IF-DOES-NOT-EXIST controls the behavior in case a syntax description
named NAME does not exist. The following values are allowed:
#'ERROR
Signal an error if a syntax description named NAME does not exist.
OBJECT
Return OBJECT if a syntax description named NAME does not exist.
#+end_example
#+BEGIN_SRC lisp :results value :exports results :session "doc"
(doc '(setf s-expression-syntax:find-syntax) 'function)
#+END_SRC
#+RESULTS:
#+begin_example
(setf find-syntax) NEW-VALUE NAME &KEY IF-DOES-NOT-EXIST
Set the syntax description associated with NAME to NEW-VALUE.
An existing association for NAME, if any, is replaced.
IF-DOES-NOT-EXISTS is accepted for parity with FIND-SYNTAX but
ignored.
#+end_example
#+BEGIN_SRC lisp :results value :exports results :session "doc"

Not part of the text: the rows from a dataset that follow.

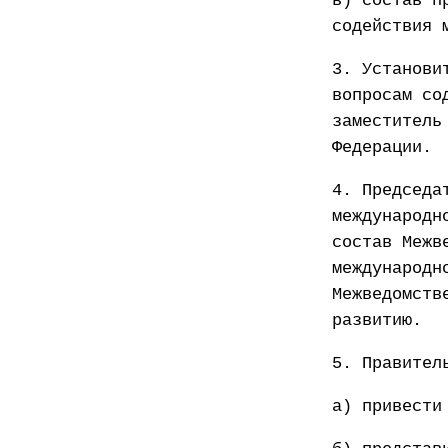
в) состав п
содействия 
3. Установи
вопросам со
заместитель
Федерации.
4. Председа
международн
состав Межв
международн
Межведомств
развитию.
5. Правител
а) привести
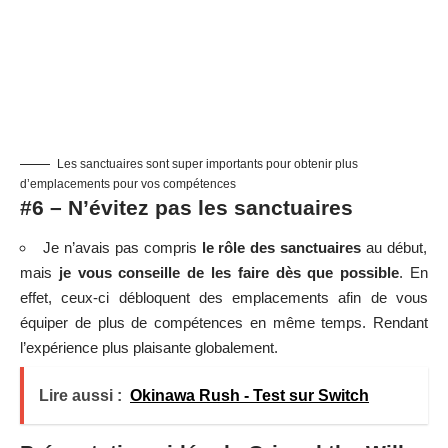
Les sanctuaires sont super importants pour obtenir plus
d’emplacements pour vos compétences
#6 – N’évitez pas les sanctuaires
Je n’avais pas compris
le rôle des sanctuaires
au début,
mais
je vous conseille de les faire dès que possible
. En
effet, ceux-ci débloquent des emplacements afin de vous
équiper de plus de compétences en même temps. Rendant
l’expérience plus plaisante globalement.
Lire aussi :
Okinawa Rush - Test sur Switch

(doc 's-expression-syntax:ensure-syntax 'function)
#+END_SRC
#+RESULTS:
#+begin_example
ensure-syntax NAME CLASS &REST INITARGS
Associate NAME with a syntax description based on CLASS and INITARGS.
Return the new or updated syntax description object associated with
NAME.
If the database of syntax descriptions already contains a syntax
description for NAME, the existing syntax description object is
reinitialized with INITARGS.
If the database of syntax descriptions does not contain a syntax
description for NAME, a new association is created by making an
instance of CLASS, initializing it with INITARGS and registering the
new object for NAME.
#+end_example
** STARTED Parser Protocol
#+BEGIN_SRC lisp :results value :exports results :session "doc"
(doc 's-expression-syntax:classify 'function)
#+END_SRC
#+RESULTS:
#+begin_example
classify CLIENT EXPRESSION
Classify EXPRESSION, possibly according to specialized behavior of CLIENT.
Return a syntax description object that roughly reflects the kind of
EXPRESSION. Note that a precise classification would have to take into
account aspects beyond the syntax, such as the environment, to, for
example, distinguish function and macro application or variable
references and symbol macro applications. It is always possible to
find an appropriate syntax description:
+ If EXPRESSION is a special form, this function returns the syntax
description for the corresponding special operator.
+ If EXPRESSION is an application of a standard macro, this function
returns the syntax description for that macro.
+ If EXPRESSION a list not covered by the above cases, this function
returns the syntax description for a generic (that is, function or
macro) application. Note that this case also covers invalid
applications such as (1 2 3).
+ If EXPRESSION is a symbol but not a keyword, this function returns a
syntax description for a variable reference.
+ If EXPRESSION is any object that is not covered by the above cases,
this function returns a syntax description for a self-evaluating
object.
#+end_example
#+BEGIN_SRC lisp :results value :exports results :session "doc"
(doc 's-expression-syntax:parse 'function)
#+END_SRC
#+RESULTS:
#+begin_example
parse CLIENT SYNTAX EXPRESSION
Parse EXPRESSION according to SYNTAX, possibly specialized to CLIENT.
SYNTAX is a designator for a syntax description:
+ If SYNTAX is `t', `classify' is applied to CLIENT and EXPRESSION to
obtain an appropriate syntax description object.
+ If SYNTAX is any other symbol, `find-syntax' is called to obtain the
syntax description named by SYNTAX. An error is signaled if SYNTAX
does not name a syntax description.
+ Otherwise SYNTAX must be a syntax description object.
EXPRESSION is either one of the kinds of expressions that make up
Common Lisp programs (such as forms, type specifiers and declarations)
or a particular non-standard representation of such expressions which
is specific to CLIENT. For example, a client may choose to represent
every sub-expression contained in an expression as a standard object
in order to store additional information. If CLIENT employs such a
non-standard representation, the protocol named by symbols exported
from the `s-expression-syntax.expression-grammar' package has to be
implemented by defining appropriate methods.
If EXPRESSION does not conform to the syntax described by SYNTAX, an
error of type `invalid-syntax-error' is signaled.
If EXPRESSION does conform to the syntax described by SYNTAX, a parse
result that associates the parts of SYNTAX with sub-expressions of
EXPRESSION is returned. The type and structure of the return value
depends on CLIENT as the parse result is constructed using the builder
protocol with CLIENT as the builder.
#+end_example
# Local Variables:
# eval: (require 'ob-lisp)
# End: